This March 8, 2017 marks International Women’s Day. A day that helps to remind us of the existing gender gap and how much work is ahead if we really want to build a world full of inclusion experiences and leverage different perspectives.
This year’s motto is #beboldforchange. While all of us may hold their own definition of what a bold action for gender parity looks like, I had a look at the definition of “bold” from the dictionary:
“(of a person, action, or idea) showing willingness to take risks; confident, and courageous.”
Synonyms: daring, brave, valiant, unafraid, dauntless
Taking a bold action may seem like an easy thing to ask for, but it can affect deeply rooted values. I was not always daring or confident enough to push through when opposition hit. But I realized that I could not reach my ambitious goals by playing into the stereotype of a “nice girl” that wants to please everybody. It was a shift of mindset I had when moving abroad, far away from the rules, traditions and norms that I had grown up with. After the moments of deep culture shock faded, I began to understand that I had given myself the immense opportunity to explore the anonymous reaction of strangers to a more confident, courageous Me. I realized that if I couldn’t be everything to all people, I could just be me. Fully. Unapologetically.
But I still have my moments and pockets of doubt and lacking courage. This year’s IWD motto therefore also made me think of past situations where I should have been bolder, and less afraid to speak up on behalf of a woman or myself. Three examples came to mind:
- At a recent networking event of the energy industry, I was one of few women in attendance. While I was involved in an interesting and animated discussion with a fellow (male) attendee, another guests walked towards us. He reached his hand across to my conversation partner and started to introduce himself and ask a few questions, completely oblivious of my sheer existence. – Next time, I won’t be too baffled to have a response to offer.

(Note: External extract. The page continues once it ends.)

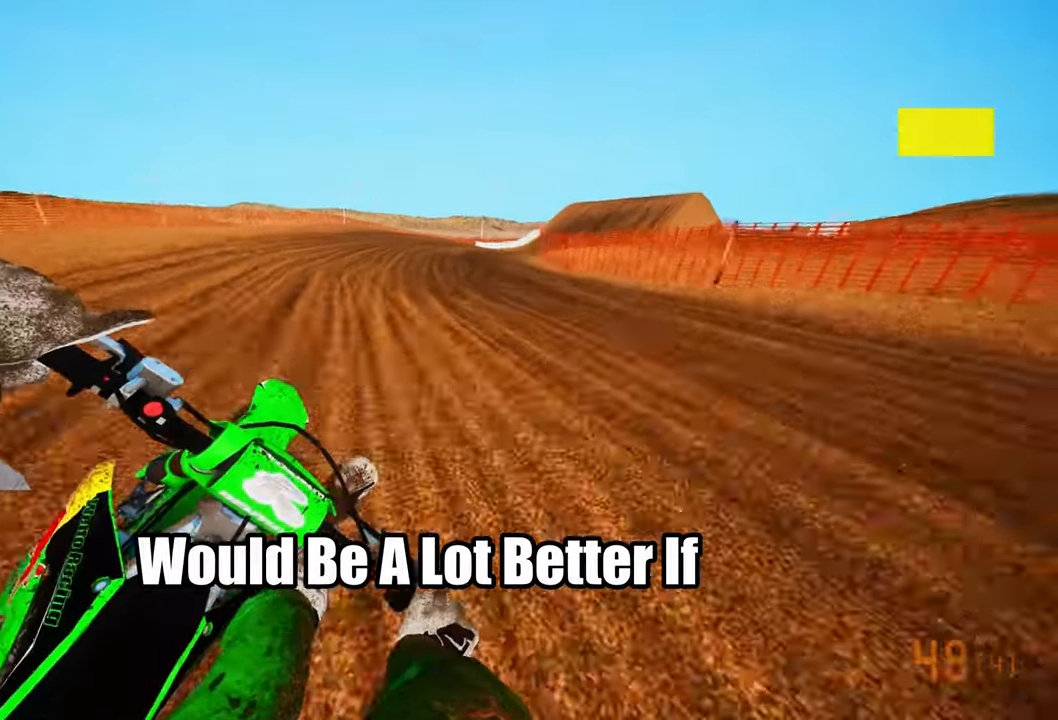
{"dt_ms": 500, "buttons": ["R2"], "left_stick": "up-right", "right_stick": "left", "events": []}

- In one of the jobs I had starting out, there was an opening in the team after someone had quit their job. My manager pulled me aside and told me that – if I hadn’t been pregnant- I would have been the one to fill the managerial position. – Not sure if he meant it as a compliment, but I surely would have a better response now, than I had back then.

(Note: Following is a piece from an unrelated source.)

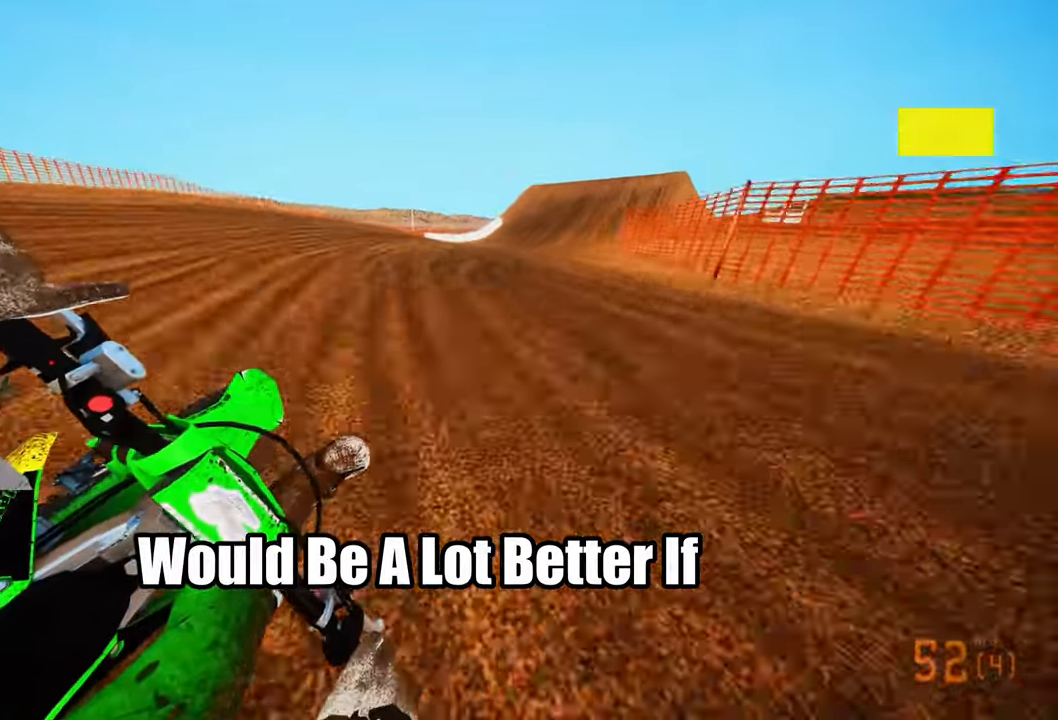
{"dt_ms": 500, "buttons": ["R2"], "left_stick": "up-right", "right_stick": "left"}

- At an exam, a female student explained the bias she faced in a male dominated industry internship. The co-examiner called her out for pulling “the gender card”. – I should have been bolder in my support for her.
To inspire you (and me) to be bolder in our career and personal life choices, I’ve collected sound bites from some of my female superheroes of the past and present (yes, you may share them if you want ;).
As an ally and supporter of inclusion, my favorite quote comes from the inspiring Maya Angelou, who reminds us that all the talk in the world won’t help the fact that it is the feeling we create within people that makes the difference.